Store-bought Passover desserts are the worst. Not only are they ridiculously expensive, they aren’t even very good. But you can make your own delicious cookies! So don’t buy Passover desserts anymore 🙂
These cookies spread a lot while baking so make sure to space them out. They are also a bit fragile so be careful when moving them, and store them in an air-tight container rather than a ziploc bag.
Passover Cinnamon Chocolate Chunk Cookies
1/2 cup (1 stick) margarine, softened
3/4 cup white sugar
3/4 cup brown sugar
1 tsp vanilla
1 tsp cinnamon
1/2 tsp sea salt
1 cup almond meal
1 1/3 cups potato starch
1 cup chopped chocolate or chocolate chips
- Preheat the oven to 375 degrees and grease 4 baking sheets. If you use parchment paper, spray with cooking spray because these cookies will stick.
- Cream together margarine and sugar. Add eggs one at a time, allowing each egg to be incorporated before adding the next. Stir in vanilla, salt, almond meal, and potato starch until all ingredients are incorporated. Stir in chocolate. Dough will be stiff.
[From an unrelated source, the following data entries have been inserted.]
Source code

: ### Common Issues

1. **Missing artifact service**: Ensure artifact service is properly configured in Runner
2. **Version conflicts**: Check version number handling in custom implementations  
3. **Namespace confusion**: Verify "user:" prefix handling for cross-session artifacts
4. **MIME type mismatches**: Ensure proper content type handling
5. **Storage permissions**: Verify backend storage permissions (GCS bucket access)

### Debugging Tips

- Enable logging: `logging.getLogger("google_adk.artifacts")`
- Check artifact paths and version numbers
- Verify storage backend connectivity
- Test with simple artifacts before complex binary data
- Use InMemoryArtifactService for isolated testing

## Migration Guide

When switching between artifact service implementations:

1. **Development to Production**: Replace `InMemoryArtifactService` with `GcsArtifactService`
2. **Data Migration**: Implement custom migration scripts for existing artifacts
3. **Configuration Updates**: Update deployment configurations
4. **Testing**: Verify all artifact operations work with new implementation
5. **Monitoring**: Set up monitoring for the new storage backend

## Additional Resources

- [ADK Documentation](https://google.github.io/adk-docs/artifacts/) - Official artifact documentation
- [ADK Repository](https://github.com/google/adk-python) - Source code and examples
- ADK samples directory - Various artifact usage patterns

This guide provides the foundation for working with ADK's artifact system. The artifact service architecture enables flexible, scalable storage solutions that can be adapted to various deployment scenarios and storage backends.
- Drop teaspoons of dough (1 tsp for a medium cookie, 2 tsp for a large cookie) at least 2 inches apart (6 per cookie sheet). Bake at 375 for 12 minutes. If using parchment paper, remove entire sheet to a cooking rack and wait until cookies are completely cool before peeling off the parchment paper. If using greased cookie sheets, allow cookies to cool for 5 minutes before removing to a cooling rack with a large spatula.